The panelists including, Connor Landgraf, Co-Founder & CEO, Eko Devices, Tom Wamberg, CEO, Wamberg Genomic Advisors, and Mark Winham, COO, Wamberg Genomic Advisors shared some interesting stats on the topic:
When it comes to people using genetic testing, a Wamberg Genomic Survey revealed that:
- 62% of US respondents want their cancer genetically tested to find new treatments
- 79% of consumers would consider genetic testing to limit drug side effect
- 75% of consumers responded that genetic testing can help people live a longer/better quality of life
When it comes to the value of Genomic testing, the panelists shared the following:
- 42% of 1051 surveyed reported positive changes to their health behavior (dietary, exercise habits, supplements, non-prescription drugs, prescription drugs)
- studies show that cancer patients that have genomic testing can survive an additional 14 months
While genomics can benefit the industry by improving medical treatments, it was interesting to learn that their ability to predict disease propensity could also pose as a potential threat. In our Underwriting Expert Series, Garen and Elliott also touch on the potential of insurance companies being exposed to anti-selection (the tendency of those with high-risk jobs, avocations, or poor health to seek out insurance coverage).

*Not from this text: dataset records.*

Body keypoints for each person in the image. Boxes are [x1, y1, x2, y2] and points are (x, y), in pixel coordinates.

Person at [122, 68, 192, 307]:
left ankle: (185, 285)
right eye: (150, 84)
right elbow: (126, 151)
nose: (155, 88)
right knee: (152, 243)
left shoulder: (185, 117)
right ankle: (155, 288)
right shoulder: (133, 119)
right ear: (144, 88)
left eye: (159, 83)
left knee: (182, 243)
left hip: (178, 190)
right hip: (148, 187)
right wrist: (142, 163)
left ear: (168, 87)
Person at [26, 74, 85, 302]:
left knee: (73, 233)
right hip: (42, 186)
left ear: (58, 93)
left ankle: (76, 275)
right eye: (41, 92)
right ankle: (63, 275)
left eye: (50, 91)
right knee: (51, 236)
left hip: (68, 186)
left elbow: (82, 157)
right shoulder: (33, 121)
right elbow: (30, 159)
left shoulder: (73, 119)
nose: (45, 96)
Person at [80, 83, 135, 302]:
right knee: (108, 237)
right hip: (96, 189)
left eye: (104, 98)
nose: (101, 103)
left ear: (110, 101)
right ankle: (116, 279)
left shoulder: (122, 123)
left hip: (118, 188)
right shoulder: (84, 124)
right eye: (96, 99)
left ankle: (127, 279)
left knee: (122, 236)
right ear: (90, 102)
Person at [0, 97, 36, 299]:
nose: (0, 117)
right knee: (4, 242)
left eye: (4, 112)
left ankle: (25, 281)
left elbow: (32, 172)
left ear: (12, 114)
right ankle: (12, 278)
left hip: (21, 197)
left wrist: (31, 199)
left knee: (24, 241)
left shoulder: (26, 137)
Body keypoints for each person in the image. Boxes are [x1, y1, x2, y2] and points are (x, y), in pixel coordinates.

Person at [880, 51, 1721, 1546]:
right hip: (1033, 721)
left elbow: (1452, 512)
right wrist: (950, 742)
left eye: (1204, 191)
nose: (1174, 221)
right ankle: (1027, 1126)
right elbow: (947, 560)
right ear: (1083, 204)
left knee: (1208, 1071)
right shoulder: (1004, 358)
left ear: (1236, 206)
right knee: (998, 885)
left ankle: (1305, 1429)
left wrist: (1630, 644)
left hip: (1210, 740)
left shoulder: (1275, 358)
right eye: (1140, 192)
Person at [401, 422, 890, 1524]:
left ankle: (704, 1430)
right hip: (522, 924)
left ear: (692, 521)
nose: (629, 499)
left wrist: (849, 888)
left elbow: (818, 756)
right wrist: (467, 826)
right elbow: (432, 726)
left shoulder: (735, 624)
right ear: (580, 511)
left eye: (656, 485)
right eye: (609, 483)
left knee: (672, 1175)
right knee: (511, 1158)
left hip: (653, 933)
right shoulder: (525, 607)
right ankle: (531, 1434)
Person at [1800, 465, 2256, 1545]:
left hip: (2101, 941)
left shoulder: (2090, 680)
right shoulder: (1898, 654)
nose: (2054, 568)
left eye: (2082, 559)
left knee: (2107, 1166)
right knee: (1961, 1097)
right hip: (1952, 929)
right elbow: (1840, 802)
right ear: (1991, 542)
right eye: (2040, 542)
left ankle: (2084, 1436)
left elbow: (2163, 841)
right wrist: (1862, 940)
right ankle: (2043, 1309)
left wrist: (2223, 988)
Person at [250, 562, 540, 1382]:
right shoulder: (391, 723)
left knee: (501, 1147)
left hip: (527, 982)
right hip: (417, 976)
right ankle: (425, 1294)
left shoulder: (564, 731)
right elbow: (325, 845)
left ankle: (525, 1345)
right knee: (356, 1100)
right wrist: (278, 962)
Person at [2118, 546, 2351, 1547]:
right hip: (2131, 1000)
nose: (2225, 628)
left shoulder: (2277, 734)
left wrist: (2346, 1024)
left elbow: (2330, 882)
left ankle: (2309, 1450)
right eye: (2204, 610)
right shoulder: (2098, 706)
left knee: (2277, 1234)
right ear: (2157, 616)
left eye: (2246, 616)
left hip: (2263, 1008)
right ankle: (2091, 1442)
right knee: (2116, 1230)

What are your thoughts about the outlook of genomics and insurance?
Disrupting Insurance Distribution
Consumers today are constantly connected in the digital space and are very much involved in every aspect of their buying journey, from awareness through to advocacy. Because of this connectivity, consumers expect digital experiences from the companies they give their business to. However, just being digital is no longer enough – it is not the differentiator.
According to Clare Shih, CEO and Founder at Hearsay Systems, the future of distribution is two-fold: digital direct and advised. Digital direct means providing consumers with an instant way to connect digitally. Advised means providing a trusted advisor that can offer expertise and emotional guidance.
So how can insurers accomplish both?
Clare shared 5 lessons borrowed from the tech company playbook:
- Own your distribution channel – this gives control over the client experience
- Connect the dots – digital siloes are just as inefficient as manual processes, create a holistic experience and gain visibility on agent actions
- Help advisors increase frequency of client contact – client contact is the best driver of loyalty and a good net promoter score (NPS)
- Use people to train your algorithms – to help reduce the question of ‘am I talking to a person or a chatbot?’
- Hold business owners accountable for digitization – innovation is everyone’s job!
Perhaps Shih’s advice on a two-fold distribution strategy could help solve the problem brought up during the Former CEO Panel that life insurance buyers continue to be grossly under-insured.
The panelists posed the following questions:
- Can traditional agents make a compelling case for buying?
- Is the buying public even interested in working with agents?
- Do they just want an app to buy coverage, like they buy so many other things?
By applying Shih’s strategy, the buying public could get the best of both worlds – the emotional support of an agent but the convenience of an instant app. However, the question remains will they continue to be under-insured?
As new technologies and challenges continue to present themselves to the insurance industry, the adoption rate and investment into these new opportunities will vary from company to company. Despite the variances, it is evident that more organizations are placing high importance on improving the insurance customer experience by making their buying, underwriting, and claims process much simpler, more accurate, and painless.